• _Passage_
———

# Is he ever going to gain weight??



## Fluffyspoos (Aug 11, 2009)

I know your pain, I tried putting weight on Vegas for a year, and he LOST an ounce. I don't have any advice, nothing has worked for us either! He's just so picky!


----------



## mom24doggies (Mar 28, 2011)

Have you tried increasing his current food a tad? If he stays at 45 lbs easily and is healthy (good energy levels, bright eyes, nice coat) then I wouldn't worry too much. Have you felt his ribs? They should be easily felt with a thin layer of fat over them. Trevvor is slender like Sawyer, he's 16.5" tall and about 17 lbs. Most dogs his height or sometimes shorter are at least 20, if not 25. He eats plenty though so I don't worry.


----------



## Fluffyspoos (Aug 11, 2009)

I can't see Vegas's ribs, but it feels like his spine sticks out, and his hip bones stick out bad.. ugh. Vienna is solid, she looks at food and gains weight, and I can't keep it on Vegas. Typical man and woman.

———

• _Provided material_
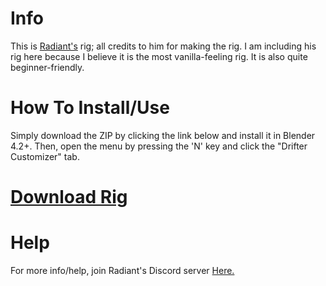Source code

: # Info
This is [Radiant's](https://github.com/Radiantxero) rig; all credits to him for making the rig. I am including his rig here because I believe it is the most vanilla-feeling rig. It is also quite beginner-friendly.

# How To Install/Use
Simply download the ZIP by clicking the link below and install it in Blender 4.2+. Then, open the menu by pressing the 'N' key and click the "Drifter Customizer" tab.

# [Download Rig](https://github.com/Radiantxero/OrionDrift_Rig/releases/download/4.2/DrifterCustomizer.zip)

# Help

For more info/help, join Radiant's Discord server [Here.](https://discord.gg/gACAXXxhaV)
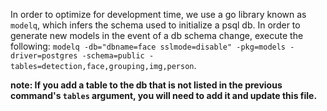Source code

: In order to optimize for development time, we use a go library known as `modelq`, which infers the schema used to initialize a psql db. In order to generate new models in the event of a db schema change, execute the following: `modelq -db="dbname=face sslmode=disable" -pkg=models -driver=postgres -schema=public -tables=detection,face,grouping,img,person`.

**note: If you add a table to the db that is not listed in the previous command's `tables` argument, you will need to add it and update this file.**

———

• _Exercise A_
Rework the weight-gain thread from "# Is he ever" down to "just so picky!", putting "fussy" in place of "picky".
• _Exercise B_
List every dog named in the weight-gain thread.
• _Exercise C_
According to the weight-gain thread, how tall is Trevvor?

• _Written solution A_
# Is he ever going to gain weight??



## Fluffyspoos (Aug 11, 2009)

I know your pain, I tried putting weight on Vegas for a year, and he LOST an ounce. I don't have any advice, nothing has worked for us either! He's just so fussy!

• _Written solution B_
Vegas, Sawyer, Trevvor, Vienna

• _Written solution C_
16.5 inches